*** Page extract Section Begins ***

The next day we left with another passenger, one of the All Hands volunteers who had been out towards Les Cayes before and had volunteered to help Chris navigate there. Again, the most stressful part of the journey was getting though the flooding in Leogane and through a road block that had been erected most likely the night before by angry locals pissed off at the lack of aid and the fact that they were up to their knees in flood water in their make-shift homes. By the time we were able to pass through the crowd seemed to have calmed down and there was only the remnants of a burned tired on the ground with a bunch of rocks and broken glass left over from the protest.
We had to cross only one river and it wasn’t swollen enough to keep us from passing. After that it was smooth sailing for a few hours until we went through Olivier and found ourselves again dead-ended by what seemed to be a small ocean that had completely swallowed the road ahead. A handful of boatmen were calmly ferrying people across and a few tap tap drivers had their cars backed in and were using the water to clean their cars.

*** Page extract Section Ends ***
*** Data section Section Begins ***

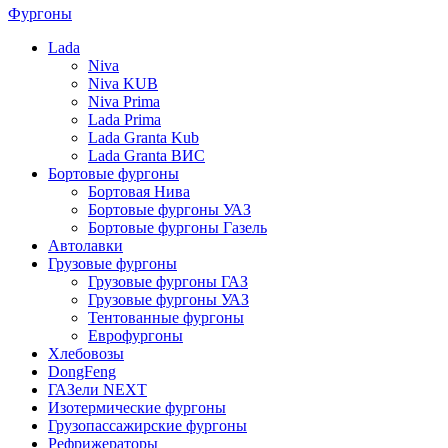
Фургоны
Lada
Niva
Niva KUB
Niva Prima
Lada Prima
Lada Granta Kub
Lada Granta ВИС
Бортовые фургоны
Бортовая Нива
Бортовые фургоны УАЗ
Бортовые фургоны Газель
Автолавки
Грузовые фургоны
Грузовые фургоны ГАЗ
Грузовые фургоны УАЗ
Тентованные фургоны
Еврофургоны
Хлебовозы
DongFeng
ГАЗели NEXT
Изотермические фургоны
Грузопассажирские фургоны
Рефрижераторы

*** Data section Section Ends ***

__Exercise objective__:
Reproduce verbatim the stretch of the flooded-road travel account from "The next day" through "from the protest.".

__Written solution__:
The next day we left with another passenger, one of the All Hands volunteers who had been out towards Les Cayes before and had volunteered to help Chris navigate there. Again, the most stressful part of the journey was getting though the flooding in Leogane and through a road block that had been erected most likely the night before by angry locals pissed off at the lack of aid and the fact that they were up to their knees in flood water in their make-shift homes. By the time we were able to pass through the crowd seemed to have calmed down and there was only the remnants of a burned tired on the ground with a bunch of rocks and broken glass left over from the protest.